> _Selected passage_
▽

24 Mar 2020 5 Fundamental Tips for Gaining Your Adopted Dog’s Trust
Written by guest blogger Amy Nightingale
Adopting a pet is a wonderful experience. When you adopt, you give a puppy or an adult or senior dog another lease on life and a chance to live in a loving forever home. However, the initial stage of getting the dog home is not always a breeze in every situation.
A dog that comes from the pound or shelter carries with it some of the memories and emotions attached to its experience living in its previous home, however brief it may have been. It is not unusual to bring home a canine who appears scared, agitated, anti-social, or maybe even a little aggressive. The new member of your household may also have other behavioral issues.
Encouraging your new dog to settle into the new environment will be challenging, especially during the first few weeks, so you need to approach your new furry friend with lots of patience, understanding, and love. Here are a few critical tips from the animal lovers at a pet sitting service in Dubai that should help you gain your dog’s trust and make him feel that he finally has a place to call home.

△

> _Activity list_
A. The adoption article names several ways a newly adopted dog may appear. List each of them.
B. Quote the adoption article from "24 Mar 2020" up to and including "in every situation.".

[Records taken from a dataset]

▽

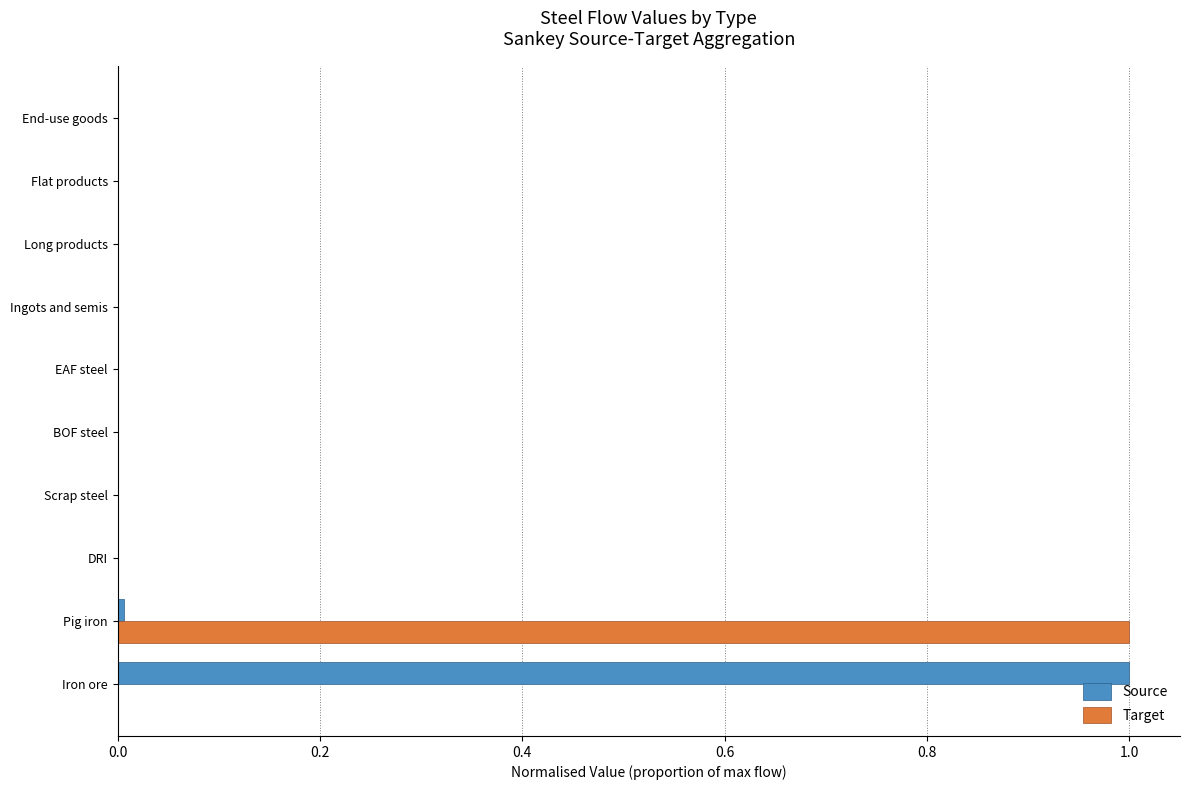

What is the sum of all Target values?

1.0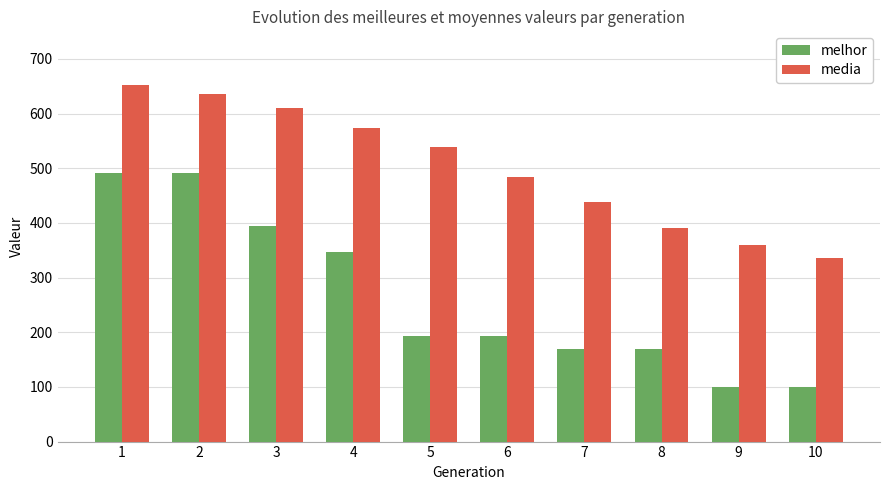

Which series has the largest range (max minus min)?

melhor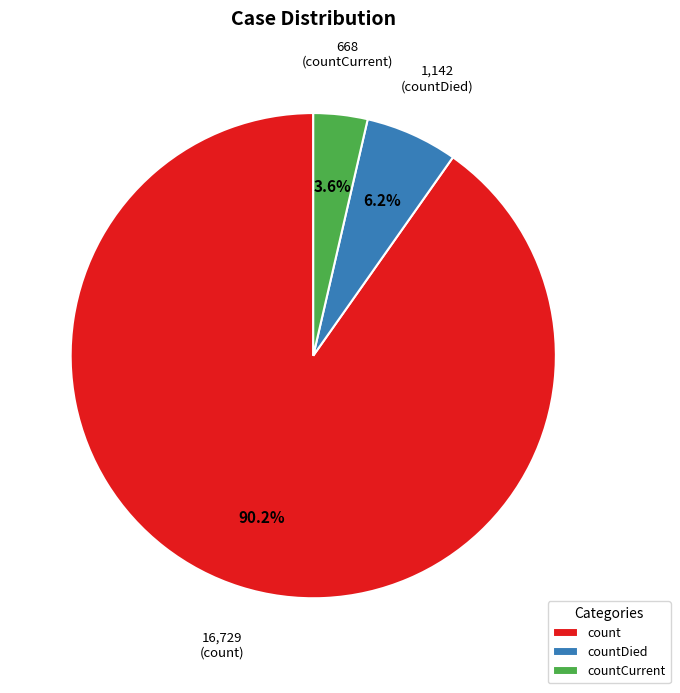

What is the smallest slice in the pie chart?

countCurrent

△

> _Responses per task_
A.
- Scared
- Agitated
- Anti-social
- A little aggressive

B.
24 Mar 2020 5 Fundamental Tips for Gaining Your Adopted Dog’s Trust
Written by guest blogger Amy Nightingale
Adopting a pet is a wonderful experience. When you adopt, you give a puppy or an adult or senior dog another lease on life and a chance to live in a loving forever home. However, the initial stage of getting the dog home is not always a breeze in every situation.